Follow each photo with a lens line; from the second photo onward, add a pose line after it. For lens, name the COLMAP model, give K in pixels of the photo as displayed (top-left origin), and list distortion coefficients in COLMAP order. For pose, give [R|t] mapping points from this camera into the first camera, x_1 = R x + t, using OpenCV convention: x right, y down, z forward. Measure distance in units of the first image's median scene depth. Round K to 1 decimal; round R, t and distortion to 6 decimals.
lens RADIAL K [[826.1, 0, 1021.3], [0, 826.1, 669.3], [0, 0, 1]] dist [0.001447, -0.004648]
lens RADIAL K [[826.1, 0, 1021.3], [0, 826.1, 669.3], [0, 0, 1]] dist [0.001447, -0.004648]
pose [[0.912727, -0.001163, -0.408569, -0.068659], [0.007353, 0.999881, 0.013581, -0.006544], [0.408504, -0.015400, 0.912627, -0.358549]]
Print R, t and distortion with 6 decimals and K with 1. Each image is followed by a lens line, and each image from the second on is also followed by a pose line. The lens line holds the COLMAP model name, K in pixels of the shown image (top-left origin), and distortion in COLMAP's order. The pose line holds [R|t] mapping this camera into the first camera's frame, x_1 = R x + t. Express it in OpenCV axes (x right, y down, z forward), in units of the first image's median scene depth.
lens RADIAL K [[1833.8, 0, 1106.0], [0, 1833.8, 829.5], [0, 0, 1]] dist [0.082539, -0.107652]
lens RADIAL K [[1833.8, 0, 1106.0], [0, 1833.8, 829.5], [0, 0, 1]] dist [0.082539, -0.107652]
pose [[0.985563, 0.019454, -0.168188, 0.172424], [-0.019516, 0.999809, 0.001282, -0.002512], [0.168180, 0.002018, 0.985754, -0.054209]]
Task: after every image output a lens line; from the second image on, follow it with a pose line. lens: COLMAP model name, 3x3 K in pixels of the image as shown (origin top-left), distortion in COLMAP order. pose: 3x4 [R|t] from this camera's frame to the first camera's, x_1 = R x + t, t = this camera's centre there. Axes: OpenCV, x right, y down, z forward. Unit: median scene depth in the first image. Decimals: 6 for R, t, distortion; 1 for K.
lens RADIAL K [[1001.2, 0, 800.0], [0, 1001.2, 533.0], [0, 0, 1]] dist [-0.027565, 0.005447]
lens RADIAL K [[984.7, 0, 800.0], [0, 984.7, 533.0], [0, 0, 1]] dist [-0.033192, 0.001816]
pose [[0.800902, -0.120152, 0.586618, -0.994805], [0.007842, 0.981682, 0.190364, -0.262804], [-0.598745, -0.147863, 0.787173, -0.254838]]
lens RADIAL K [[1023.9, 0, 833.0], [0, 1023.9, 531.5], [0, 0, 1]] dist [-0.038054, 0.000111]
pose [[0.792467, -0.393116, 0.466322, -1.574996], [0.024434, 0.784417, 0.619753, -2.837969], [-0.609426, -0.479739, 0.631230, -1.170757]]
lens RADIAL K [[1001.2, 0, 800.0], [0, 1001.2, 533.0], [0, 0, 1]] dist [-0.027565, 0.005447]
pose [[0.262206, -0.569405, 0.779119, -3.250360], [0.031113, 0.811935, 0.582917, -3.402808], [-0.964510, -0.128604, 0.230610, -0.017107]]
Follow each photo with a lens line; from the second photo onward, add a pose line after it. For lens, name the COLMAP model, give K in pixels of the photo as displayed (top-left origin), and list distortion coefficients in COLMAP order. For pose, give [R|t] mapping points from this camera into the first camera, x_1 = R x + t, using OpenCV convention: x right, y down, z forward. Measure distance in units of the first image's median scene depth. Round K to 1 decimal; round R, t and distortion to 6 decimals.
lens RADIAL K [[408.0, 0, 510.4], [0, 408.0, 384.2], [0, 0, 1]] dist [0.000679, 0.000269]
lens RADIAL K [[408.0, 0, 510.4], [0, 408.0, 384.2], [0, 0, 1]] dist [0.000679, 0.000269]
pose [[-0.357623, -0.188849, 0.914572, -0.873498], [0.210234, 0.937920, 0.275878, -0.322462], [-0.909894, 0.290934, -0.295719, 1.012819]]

——————————

PROBLEM REQUIREMENTS -> Return each line of the records above that contains the string "every", matching uppercase and lowercase exactly.

OUTPUT FOR THIS TASK ->
Task: after every image output a lens line; from the second image on, follow it with a pose line. lens: COLMAP model name, 3x3 K in pixels of the image as shown (origin top-left), distortion in COLMAP order. pose: 3x4 [R|t] from this camera's frame to the first camera's, x_1 = R x + t, t = this camera's centre there. Axes: OpenCV, x right, y down, z forward. Unit: median scene depth in the first image. Decimals: 6 for R, t, distortion; 1 for K.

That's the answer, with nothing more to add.